Mélenchon, en vieux renard politique, fait défiler « pour la VIème République », on aurait tort de prendre cet appel à la légère. De son côté, Emmanuel Macron montre sa faiblesse en s’offusquant du constat de Gérard Larcher, Président du Sénat, sur l’illégitimité d’un Président élu sans débat, sur un programme « à préciser après l’élection ».
Paradoxe de 2022, les Français qui sont obnubilés par la crainte de voir se déclencher la troisième guerre mondiale, auront voté ou se seront abstenus, selon leur tempérament, pour que rien ne change. Ce sera bien la première fois qu’un Président sera élu sans promesse de changement, ou de rupture… en apparence, car le choix de maintenir Macron est en fait la garantie d’un changement radical. On qualifie souvent Emmanuel Macron de disruptif, il sera sans doute cette fois un disrupteur malgré lui.

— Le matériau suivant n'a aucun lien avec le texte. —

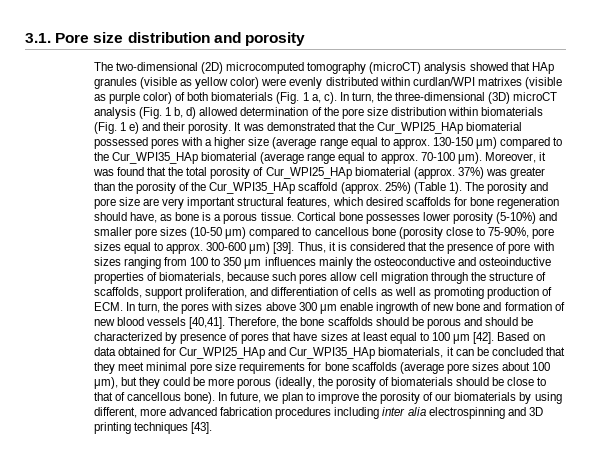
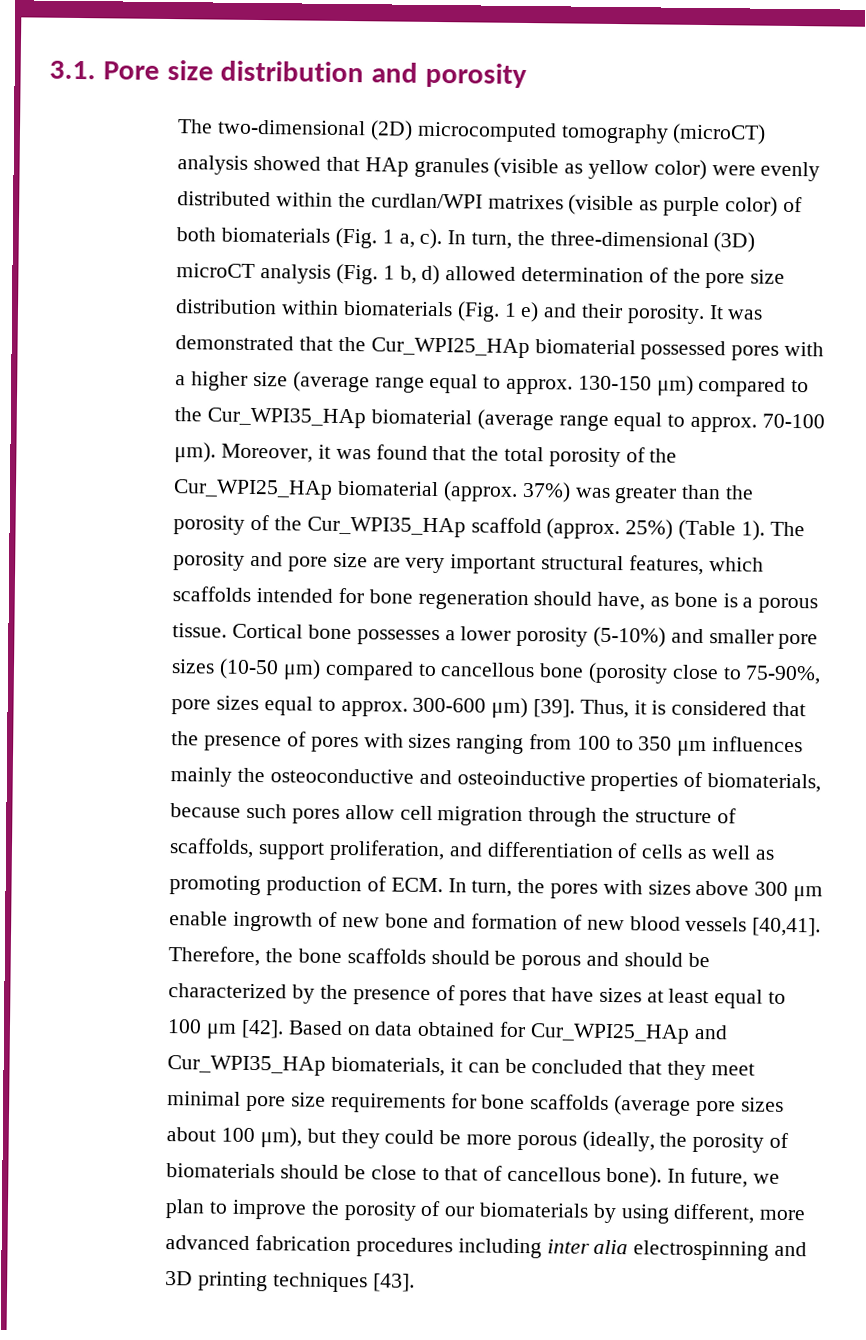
(410, 81) none -> [337,192,366,208] the
(264, 171) none -> [649,448,678,463] the
[365,197,451,206] desired scaffolds -> [172,586,334,603] scaffolds intended
(420, 219) none -> [444,630,456,641] a
[508,243,531,254] pore -> [310,736,359,753] pores
(177, 338) none -> [319,984,348,1000] the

Il n’est cependant pas impossible qu’une surprise de dernière minute change la donne. Bruno Le Maire qui n’est jamais à cours d’une déclaration imprudente s’est exprimé en ces termes : « Mac Kinsey paiera ce quelle doit à l’Etat ». Cela est on ne peut plus ambigu, car veut aussi bien dire que la société a fraudé, ou que selon la loi fiscale elle ne doit rien. Cette fébrilité montre que le sujet est sensible, l’exécutif supportant mal d’être mis à nu dans sa politique qui consiste à transférer à des sociétés étrangères la mission de définir les options stratégiques de réorganisation de l’Etat français.
Emmanuel Macron pourrait, dans les prochains, jours être « malussé », comme disent les compagnies d’assurance, par l’affaire des cabinets conseils. Valérie Pécresse, en conséquence, serait à même de reprendre des couleurs à son détriment.